** Opening Data supplied block **
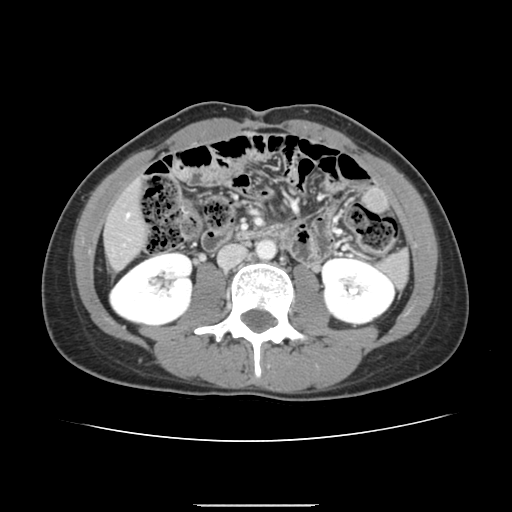
Contrast-enhanced abdominal CT, one axial slice. Slice 43 of 150 in the series (ordered by position). Intravenous contrast given. Soft-tissue window (W 400 / L 40 HU). 2.5 mm slice thickness. 512 × 512 image matrix, field of view 324 × 324 mm. Case-level facts recorded for this patient, not image findings: patient: male, age 71 years at operation; diagnosis: colorectal cancer liver metastases, imaged before liver resection; multiple liver metastases: yes; largest metastasis: 0.7 cm; disease in both lobes: no.
Structures marked on this image (outlined manually by an expert reader):
- hepatic veins: bounding box (x1, y1, x2, y2) in pixels: (127, 214, 130, 216)
- liver: (106, 186, 146, 269)
- planned liver remnant (the part of the liver to remain after resection): (106, 186, 146, 269)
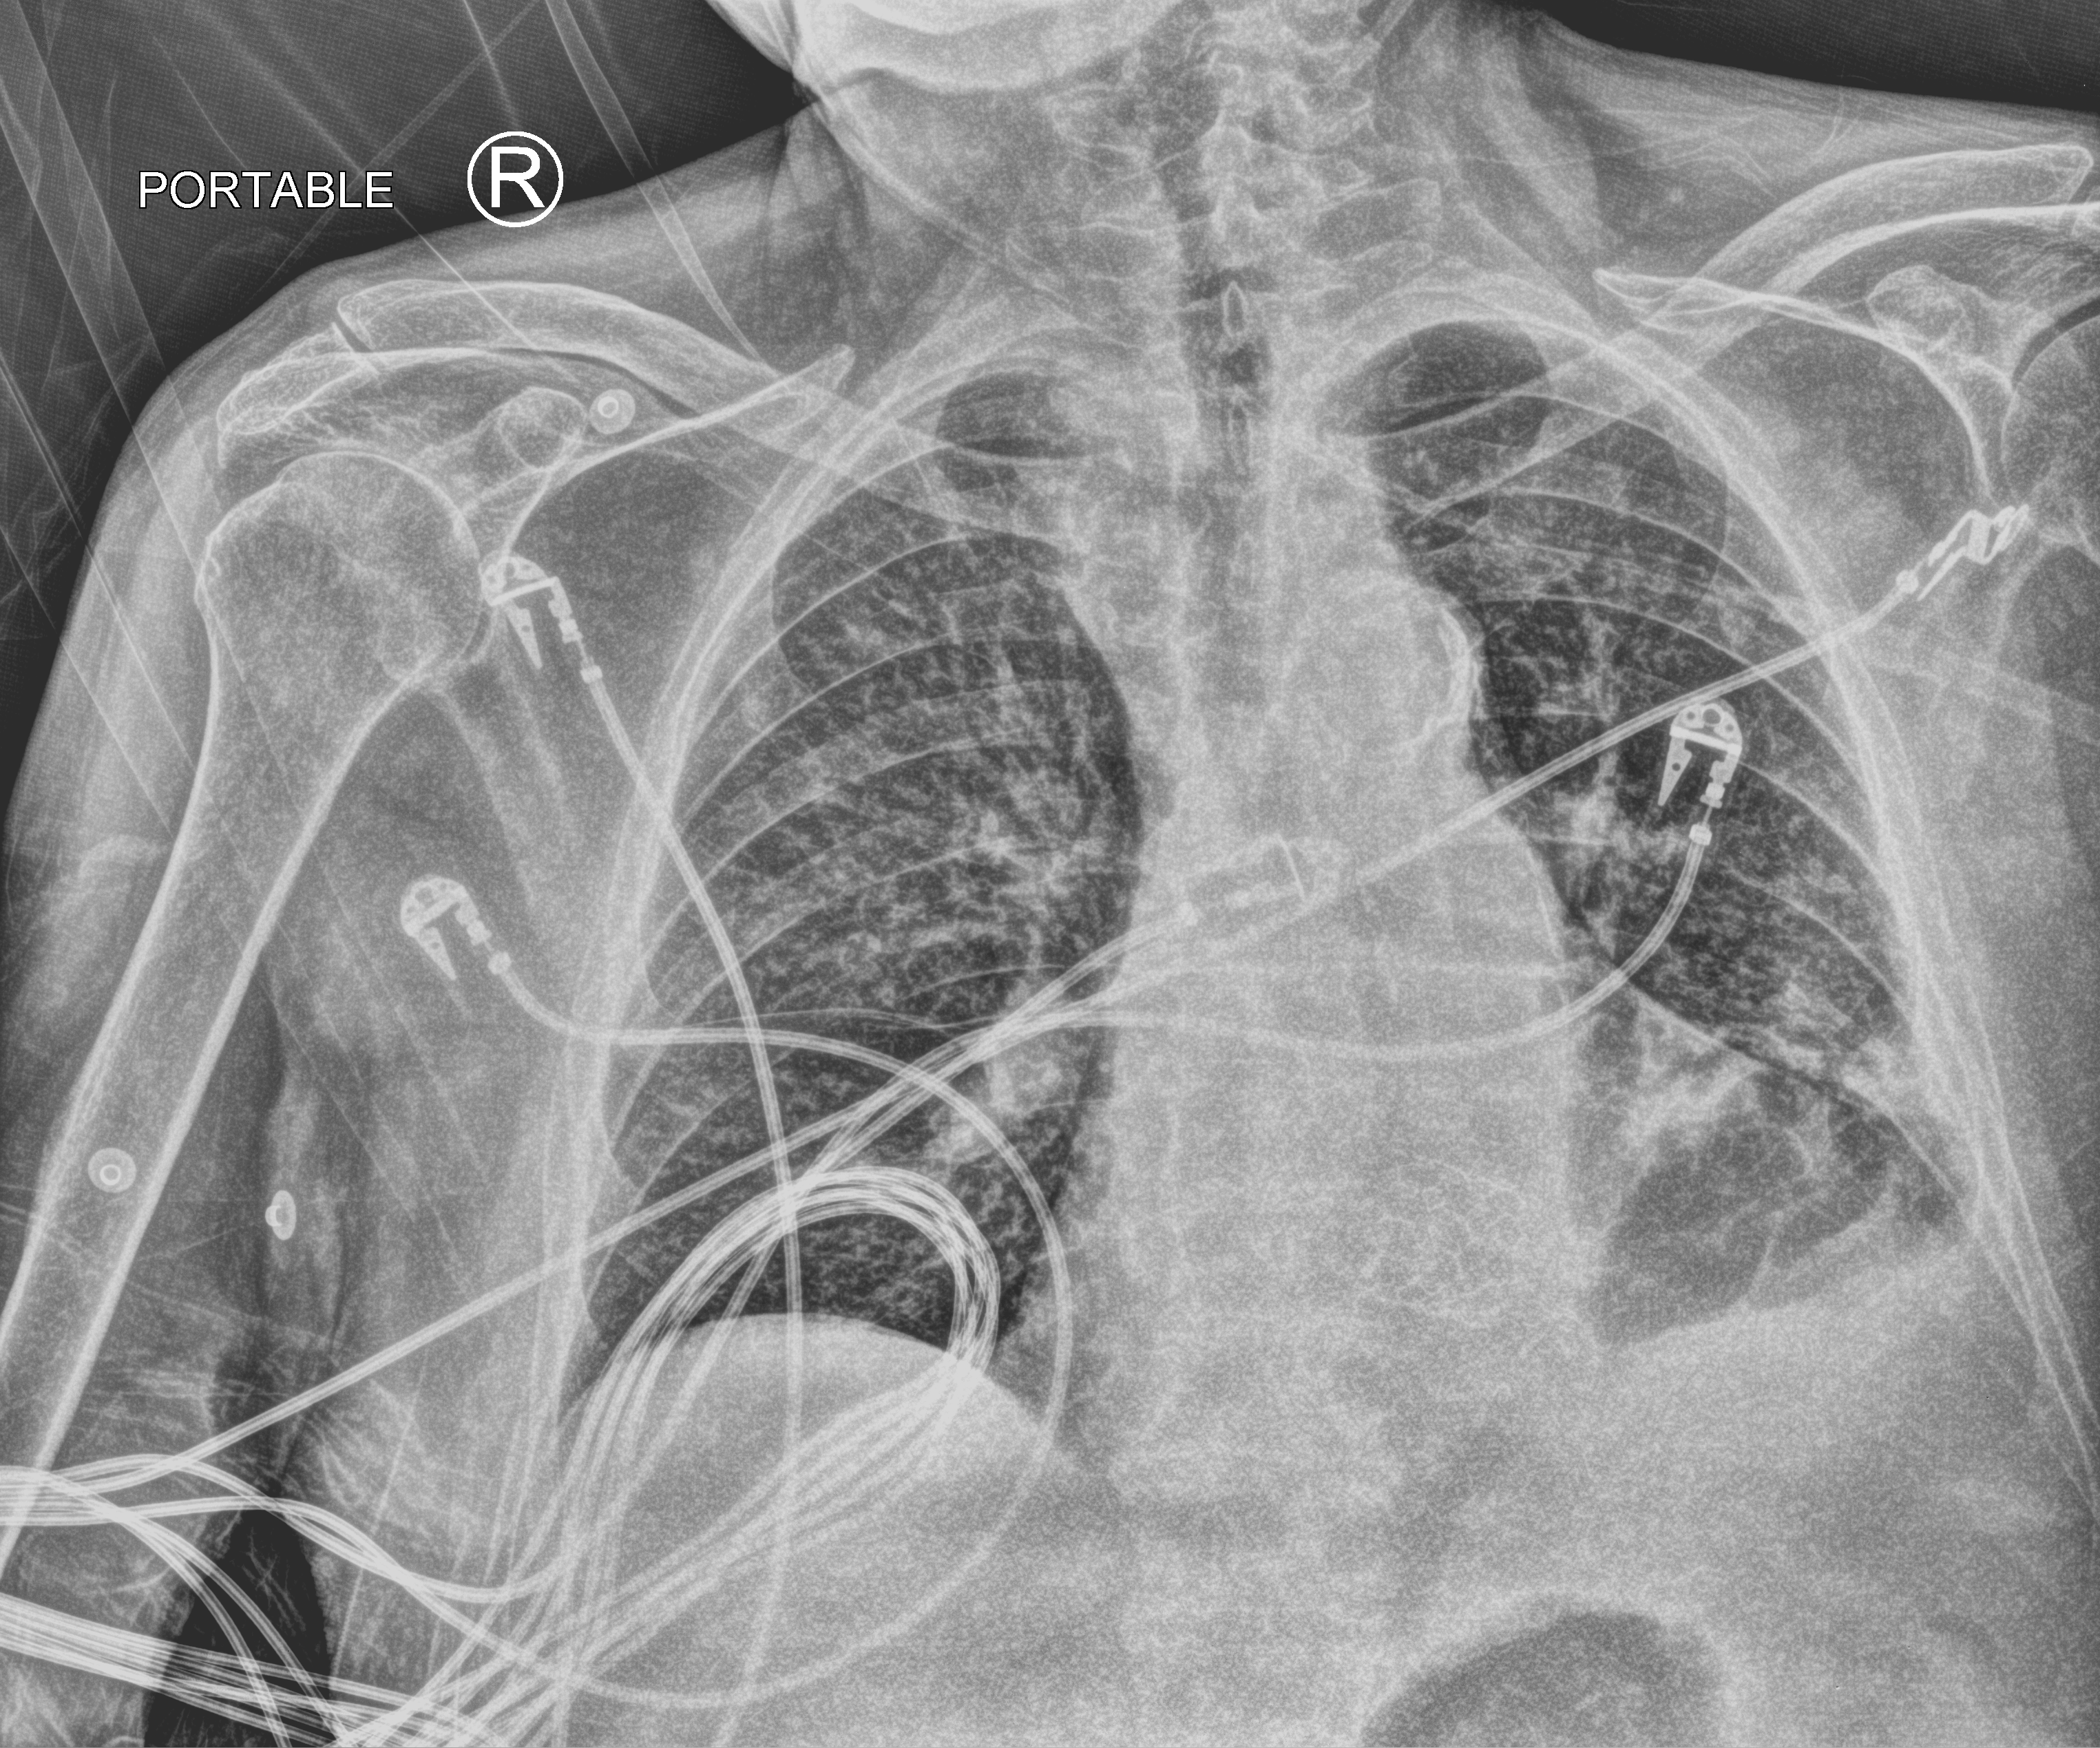
Chest X-ray (portable), anteroposterior (AP) projection. Male patient hospitalised with COVID-19, age 75–90 years.
Hospital-stay facts (about this admission, not read from this image; timing relative to this image not recorded): mechanically ventilated during this hospital stay: no; length of hospital stay: 8 days.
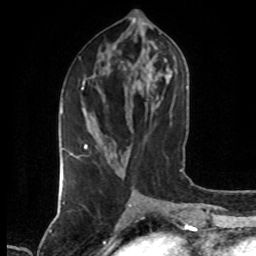
Breast MRI (dynamic contrast-enhanced), one axial slice; position 28 of 80 along the scan axis; cropped to one breast; dynamic contrast-enhanced series, time point 2 of 7 at this slice position (early post-contrast); 1.5 T; TE 4.2 ms, TR 7 ms; 256 × 256 image matrix, field of view 160 × 160 mm. Female patient.
Structures marked on this image (semi-automatically segmented with operator editing):
- enhancing-tissue mask used for the functional tumour volume (all voxels passing the contrast-enhancement thresholds inside the analysis volume; usually the tumour): bounding box (x1, y1, x2, y2) in pixels: (69, 81, 87, 154)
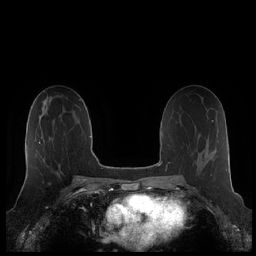
Breast MRI (dynamic contrast-enhanced), one axial slice. Position 117 of 248 along the scan axis. Dynamic contrast-enhanced series, time point 2 of 7 at this slice position (early post-contrast). 1.5 T. TE 1.9 ms, TR 4.1 ms. 0.8 mm slice thickness. 256 × 256 image matrix. Female patient.
Annotated regions visible in this slice (semi-automatically segmented with operator editing):
- enhancing-tissue mask used for the functional tumour volume (all voxels passing the contrast-enhancement thresholds inside the analysis volume; usually the tumour): box from (x=26, y=141) to (x=41, y=175) px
** Closing Data supplied block **
Assignment:
Your answer is the exact run of lines above from the one with "Chest X-ray (portable), anteroposterior" through the one with "81, 87, 154)", both ends included, minus any picture.

Written response:
Chest X-ray (portable), anteroposterior (AP) projection. Male patient hospitalised with COVID-19, age 75–90 years.
Hospital-stay facts (about this admission, not read from this image; timing relative to this image not recorded): mechanically ventilated during this hospital stay: no; length of hospital stay: 8 days.
Breast MRI (dynamic contrast-enhanced), one axial slice; position 28 of 80 along the scan axis; cropped to one breast; dynamic contrast-enhanced series, time point 2 of 7 at this slice position (early post-contrast); 1.5 T; TE 4.2 ms, TR 7 ms; 256 × 256 image matrix, field of view 160 × 160 mm. Female patient.
Structures marked on this image (semi-automatically segmented with operator editing):
- enhancing-tissue mask used for the functional tumour volume (all voxels passing the contrast-enhancement thresholds inside the analysis volume; usually the tumour): bounding box (x1, y1, x2, y2) in pixels: (69, 81, 87, 154)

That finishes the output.